— START OF Data provided —

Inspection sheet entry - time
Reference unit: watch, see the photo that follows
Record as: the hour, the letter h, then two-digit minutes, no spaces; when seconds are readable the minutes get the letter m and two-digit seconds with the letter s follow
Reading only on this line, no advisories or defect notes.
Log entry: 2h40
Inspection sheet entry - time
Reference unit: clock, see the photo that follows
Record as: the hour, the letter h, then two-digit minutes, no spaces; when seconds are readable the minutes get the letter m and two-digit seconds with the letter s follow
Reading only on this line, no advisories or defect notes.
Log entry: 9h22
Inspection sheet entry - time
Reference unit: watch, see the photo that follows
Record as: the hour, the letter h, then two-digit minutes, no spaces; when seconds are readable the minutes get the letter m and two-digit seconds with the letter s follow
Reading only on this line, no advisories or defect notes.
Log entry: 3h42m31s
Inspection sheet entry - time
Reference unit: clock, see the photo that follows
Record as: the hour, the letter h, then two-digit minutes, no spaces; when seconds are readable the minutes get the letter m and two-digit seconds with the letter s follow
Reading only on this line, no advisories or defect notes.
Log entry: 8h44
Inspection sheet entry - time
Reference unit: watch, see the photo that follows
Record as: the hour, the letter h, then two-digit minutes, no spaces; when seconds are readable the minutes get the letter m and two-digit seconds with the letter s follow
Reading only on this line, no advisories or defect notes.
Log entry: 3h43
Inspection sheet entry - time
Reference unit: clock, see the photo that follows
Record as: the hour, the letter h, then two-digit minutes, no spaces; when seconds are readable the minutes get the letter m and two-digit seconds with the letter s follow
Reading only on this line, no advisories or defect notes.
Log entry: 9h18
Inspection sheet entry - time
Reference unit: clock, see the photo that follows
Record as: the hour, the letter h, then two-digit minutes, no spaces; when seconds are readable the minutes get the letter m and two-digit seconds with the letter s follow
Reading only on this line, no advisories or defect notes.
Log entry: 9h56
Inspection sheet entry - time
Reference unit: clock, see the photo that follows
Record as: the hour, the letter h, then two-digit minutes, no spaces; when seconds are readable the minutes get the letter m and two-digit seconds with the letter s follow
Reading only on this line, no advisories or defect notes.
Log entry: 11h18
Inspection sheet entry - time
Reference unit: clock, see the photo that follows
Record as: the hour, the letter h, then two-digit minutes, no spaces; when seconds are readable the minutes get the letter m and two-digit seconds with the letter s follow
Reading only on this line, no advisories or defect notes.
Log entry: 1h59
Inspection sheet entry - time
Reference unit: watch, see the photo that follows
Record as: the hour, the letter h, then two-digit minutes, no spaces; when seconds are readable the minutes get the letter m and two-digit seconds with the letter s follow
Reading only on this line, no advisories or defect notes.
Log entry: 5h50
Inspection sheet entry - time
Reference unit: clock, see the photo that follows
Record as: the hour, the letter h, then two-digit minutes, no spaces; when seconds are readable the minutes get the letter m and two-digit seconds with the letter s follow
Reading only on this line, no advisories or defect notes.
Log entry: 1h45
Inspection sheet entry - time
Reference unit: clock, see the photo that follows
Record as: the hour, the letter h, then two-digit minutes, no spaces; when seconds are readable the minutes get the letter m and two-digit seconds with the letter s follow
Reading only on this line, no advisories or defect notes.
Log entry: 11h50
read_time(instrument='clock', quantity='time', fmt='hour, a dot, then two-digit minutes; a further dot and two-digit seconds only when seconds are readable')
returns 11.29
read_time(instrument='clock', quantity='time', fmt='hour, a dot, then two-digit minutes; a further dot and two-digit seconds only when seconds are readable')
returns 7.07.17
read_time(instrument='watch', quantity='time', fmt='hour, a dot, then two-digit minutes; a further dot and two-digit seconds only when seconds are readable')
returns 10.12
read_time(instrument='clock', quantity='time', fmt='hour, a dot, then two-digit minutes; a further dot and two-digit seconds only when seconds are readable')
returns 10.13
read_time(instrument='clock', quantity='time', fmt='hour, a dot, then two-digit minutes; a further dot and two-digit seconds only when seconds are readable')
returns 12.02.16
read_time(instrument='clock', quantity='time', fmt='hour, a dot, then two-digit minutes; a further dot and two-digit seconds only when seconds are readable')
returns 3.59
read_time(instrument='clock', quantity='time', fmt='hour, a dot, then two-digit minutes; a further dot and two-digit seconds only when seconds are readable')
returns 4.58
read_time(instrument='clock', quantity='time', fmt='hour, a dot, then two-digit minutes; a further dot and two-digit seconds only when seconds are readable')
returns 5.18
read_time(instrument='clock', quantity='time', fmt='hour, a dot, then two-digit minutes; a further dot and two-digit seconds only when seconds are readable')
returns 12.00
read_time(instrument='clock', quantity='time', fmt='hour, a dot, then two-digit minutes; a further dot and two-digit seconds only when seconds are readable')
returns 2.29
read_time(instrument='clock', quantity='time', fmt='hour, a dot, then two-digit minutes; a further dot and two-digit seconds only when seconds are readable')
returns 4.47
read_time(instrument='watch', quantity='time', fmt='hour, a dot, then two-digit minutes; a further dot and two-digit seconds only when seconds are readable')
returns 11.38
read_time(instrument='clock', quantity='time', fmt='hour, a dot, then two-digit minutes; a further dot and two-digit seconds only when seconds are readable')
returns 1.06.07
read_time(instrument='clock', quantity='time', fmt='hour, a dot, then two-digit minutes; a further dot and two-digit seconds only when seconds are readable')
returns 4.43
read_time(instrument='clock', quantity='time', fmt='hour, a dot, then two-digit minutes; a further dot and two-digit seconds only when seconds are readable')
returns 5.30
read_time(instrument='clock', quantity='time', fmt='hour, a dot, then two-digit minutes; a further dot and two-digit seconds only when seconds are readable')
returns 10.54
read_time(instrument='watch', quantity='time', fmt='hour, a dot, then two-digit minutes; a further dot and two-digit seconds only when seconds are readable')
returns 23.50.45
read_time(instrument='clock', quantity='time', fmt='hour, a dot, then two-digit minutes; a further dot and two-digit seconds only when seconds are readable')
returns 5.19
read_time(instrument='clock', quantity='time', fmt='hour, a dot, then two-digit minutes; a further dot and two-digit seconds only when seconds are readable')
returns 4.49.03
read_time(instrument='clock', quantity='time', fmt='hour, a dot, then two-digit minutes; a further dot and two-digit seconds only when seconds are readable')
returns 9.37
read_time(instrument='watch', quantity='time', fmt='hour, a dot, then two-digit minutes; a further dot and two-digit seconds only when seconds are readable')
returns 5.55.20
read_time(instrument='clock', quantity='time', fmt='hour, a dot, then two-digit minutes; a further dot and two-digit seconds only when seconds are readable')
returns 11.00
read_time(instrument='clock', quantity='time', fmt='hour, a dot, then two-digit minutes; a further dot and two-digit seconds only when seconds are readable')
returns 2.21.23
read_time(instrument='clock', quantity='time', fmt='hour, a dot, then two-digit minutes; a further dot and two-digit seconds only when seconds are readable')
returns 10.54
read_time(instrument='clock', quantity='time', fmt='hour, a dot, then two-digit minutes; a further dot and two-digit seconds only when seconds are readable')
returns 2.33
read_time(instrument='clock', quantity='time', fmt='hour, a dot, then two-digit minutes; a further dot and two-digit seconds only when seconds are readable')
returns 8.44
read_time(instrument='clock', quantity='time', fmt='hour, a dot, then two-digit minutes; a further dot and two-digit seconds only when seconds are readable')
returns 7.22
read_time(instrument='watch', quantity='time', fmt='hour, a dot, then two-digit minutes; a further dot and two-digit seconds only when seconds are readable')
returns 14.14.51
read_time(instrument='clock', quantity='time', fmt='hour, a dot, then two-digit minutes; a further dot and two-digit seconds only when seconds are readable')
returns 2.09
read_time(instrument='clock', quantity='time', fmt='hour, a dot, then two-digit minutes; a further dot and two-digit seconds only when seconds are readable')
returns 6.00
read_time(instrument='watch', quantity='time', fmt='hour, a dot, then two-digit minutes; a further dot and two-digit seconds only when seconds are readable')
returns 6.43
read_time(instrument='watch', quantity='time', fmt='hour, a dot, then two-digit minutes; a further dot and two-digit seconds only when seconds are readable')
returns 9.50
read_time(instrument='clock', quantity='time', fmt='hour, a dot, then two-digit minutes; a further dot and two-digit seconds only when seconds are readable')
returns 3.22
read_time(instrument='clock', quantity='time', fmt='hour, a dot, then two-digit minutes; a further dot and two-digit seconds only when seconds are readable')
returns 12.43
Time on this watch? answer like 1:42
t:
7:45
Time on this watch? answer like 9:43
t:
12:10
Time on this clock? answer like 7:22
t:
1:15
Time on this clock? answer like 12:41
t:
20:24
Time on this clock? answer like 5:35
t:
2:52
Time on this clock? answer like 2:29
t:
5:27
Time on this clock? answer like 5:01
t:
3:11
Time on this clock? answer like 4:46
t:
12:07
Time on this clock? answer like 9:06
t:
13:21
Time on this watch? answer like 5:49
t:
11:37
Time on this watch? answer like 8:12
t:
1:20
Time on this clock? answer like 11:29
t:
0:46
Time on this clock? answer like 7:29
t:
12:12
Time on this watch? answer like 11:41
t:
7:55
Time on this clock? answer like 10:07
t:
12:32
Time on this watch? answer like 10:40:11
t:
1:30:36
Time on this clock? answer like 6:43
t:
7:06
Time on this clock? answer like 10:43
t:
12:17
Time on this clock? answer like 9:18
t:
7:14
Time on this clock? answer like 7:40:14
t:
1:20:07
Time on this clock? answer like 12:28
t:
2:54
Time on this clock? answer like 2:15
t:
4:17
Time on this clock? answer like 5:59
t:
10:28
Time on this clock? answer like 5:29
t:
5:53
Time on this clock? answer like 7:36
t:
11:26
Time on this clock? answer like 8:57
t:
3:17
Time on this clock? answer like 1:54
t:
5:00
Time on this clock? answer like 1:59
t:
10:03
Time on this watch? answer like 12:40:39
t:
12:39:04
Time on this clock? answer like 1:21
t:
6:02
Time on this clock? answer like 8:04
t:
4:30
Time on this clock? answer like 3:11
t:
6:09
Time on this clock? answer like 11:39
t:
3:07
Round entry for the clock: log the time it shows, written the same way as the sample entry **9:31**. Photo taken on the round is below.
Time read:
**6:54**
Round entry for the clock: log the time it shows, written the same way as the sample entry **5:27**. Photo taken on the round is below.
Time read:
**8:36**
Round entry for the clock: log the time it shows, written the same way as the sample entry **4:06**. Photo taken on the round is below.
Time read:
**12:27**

— END OF Data provided —

# What is required
Copy out, unchanged, the stretch of the material above from its first line through the line containing "Log entry: 2h40".

# Answer for this exercise
Inspection sheet entry - time
Reference unit: watch, see the photo that follows
Record as: the hour, the letter h, then two-digit minutes, no spaces; when seconds are readable the minutes get the letter m and two-digit seconds with the letter s follow
Reading only on this line, no advisories or defect notes.
Log entry: 2h40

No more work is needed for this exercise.